Et puis celui qui a fait fonctionner tout ça sur les parquets, c’est bien évidemment le coach Steve Kerr. Si Mark Jackson a aidé les Warriors à franchir un vrai cap et retourner en Playoffs pour la première fois depuis 2007, Kerr a su maximiser son effectif pour le rendre quasiment injouable, lui qui a terminé deuxième puis premier dans la course au Coach de l’Année lors de ses deux premières saisons en tant qu’entraîneur. À l’image de Myers, Stevie n’avait aucune expérience dans son nouveau poste de coach, et il y avait donc une nouvelle part de risque côté Warriors, d’autant plus que Jackson possédait le soutien de ses joueurs avant son licenciement. Cependant, Kerr connaissait parfaitement la NBA à travers son passé de joueur, de consultant et de dirigeant, et il a tout de suite montré qu’il était l’homme de la situation en mettant en place une philosophie et un style de jeu qui allaient faire des ravages dans la Grande Ligue. Parmi ses plus grandes décisions, il y a eu celle de transformer Andre Iguodala en sixième homme, rôle dans lequel il a été si précieux pendant tant d’années. Draymond Green est également devenu un titulaire à part entière lors de la première saison de Kerr, à la place d’un David Lee touché par les blessures. Et puis surtout, les éléments composant le collectif californien semblaient en parfaite symbiose, du MVP Stephen Curry au mec du bout du banc. “Strength in Numbers”, c’était le slogan officiel des Warriors, difficile de faire plus éloquent. Cette équipe de Golden State a tout simplement bouleversé la Ligue. Les missiles à trois points, un small-ball de la mort avec Draymond Green en poste 5 pour dominer des deux côtés du terrain, un basket total aussi kiffant que redoutable… bref, une vraie révolution, qui caractérise la direction prise par la NBA ces dernières années jusqu’au jeu actuel.
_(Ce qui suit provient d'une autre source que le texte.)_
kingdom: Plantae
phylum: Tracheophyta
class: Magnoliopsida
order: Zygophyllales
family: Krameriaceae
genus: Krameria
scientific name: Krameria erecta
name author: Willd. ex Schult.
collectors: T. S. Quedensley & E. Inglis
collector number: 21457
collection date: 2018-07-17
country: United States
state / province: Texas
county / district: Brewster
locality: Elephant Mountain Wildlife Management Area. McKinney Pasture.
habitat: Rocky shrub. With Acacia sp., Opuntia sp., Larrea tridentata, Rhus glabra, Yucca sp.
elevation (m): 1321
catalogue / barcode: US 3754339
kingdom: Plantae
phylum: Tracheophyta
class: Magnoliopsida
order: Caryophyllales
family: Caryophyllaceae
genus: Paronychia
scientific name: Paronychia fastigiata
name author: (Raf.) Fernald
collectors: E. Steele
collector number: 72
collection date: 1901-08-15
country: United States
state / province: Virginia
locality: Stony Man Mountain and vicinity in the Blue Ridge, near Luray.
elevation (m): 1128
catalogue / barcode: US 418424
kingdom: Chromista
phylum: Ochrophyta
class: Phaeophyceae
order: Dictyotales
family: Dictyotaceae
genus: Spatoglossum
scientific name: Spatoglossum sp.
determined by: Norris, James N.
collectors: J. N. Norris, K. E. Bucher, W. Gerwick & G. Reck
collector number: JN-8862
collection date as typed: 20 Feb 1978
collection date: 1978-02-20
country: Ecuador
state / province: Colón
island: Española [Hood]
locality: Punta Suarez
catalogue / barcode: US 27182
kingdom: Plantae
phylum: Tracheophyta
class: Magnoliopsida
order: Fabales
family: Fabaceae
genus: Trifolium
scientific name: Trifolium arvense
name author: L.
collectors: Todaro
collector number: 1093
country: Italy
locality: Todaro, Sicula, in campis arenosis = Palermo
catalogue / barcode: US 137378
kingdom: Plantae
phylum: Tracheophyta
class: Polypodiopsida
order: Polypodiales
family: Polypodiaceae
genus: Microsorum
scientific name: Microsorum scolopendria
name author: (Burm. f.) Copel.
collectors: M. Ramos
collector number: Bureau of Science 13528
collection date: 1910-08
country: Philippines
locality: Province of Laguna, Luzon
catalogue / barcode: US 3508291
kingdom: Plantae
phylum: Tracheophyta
Vision, innovation, construction, prise de risques, altruisme, collectif, beau jeu… voici certains des mots qui caractérisent le mieux cette culture “Golden State”, construite à partir de 2010 sous l’impulsion d’un nouveau proprio et d’un nouveau management. Séduit par tout ça, Kevin Durant est arrivé en 2016 pour rendre les Warriors encore plus forts. Avec KD dans leurs rangs, les Dubs ont remporté deux titres supplémentaires en trois Finales NBA, faisant de Golden State la plus grande franchise de la décennie 2010.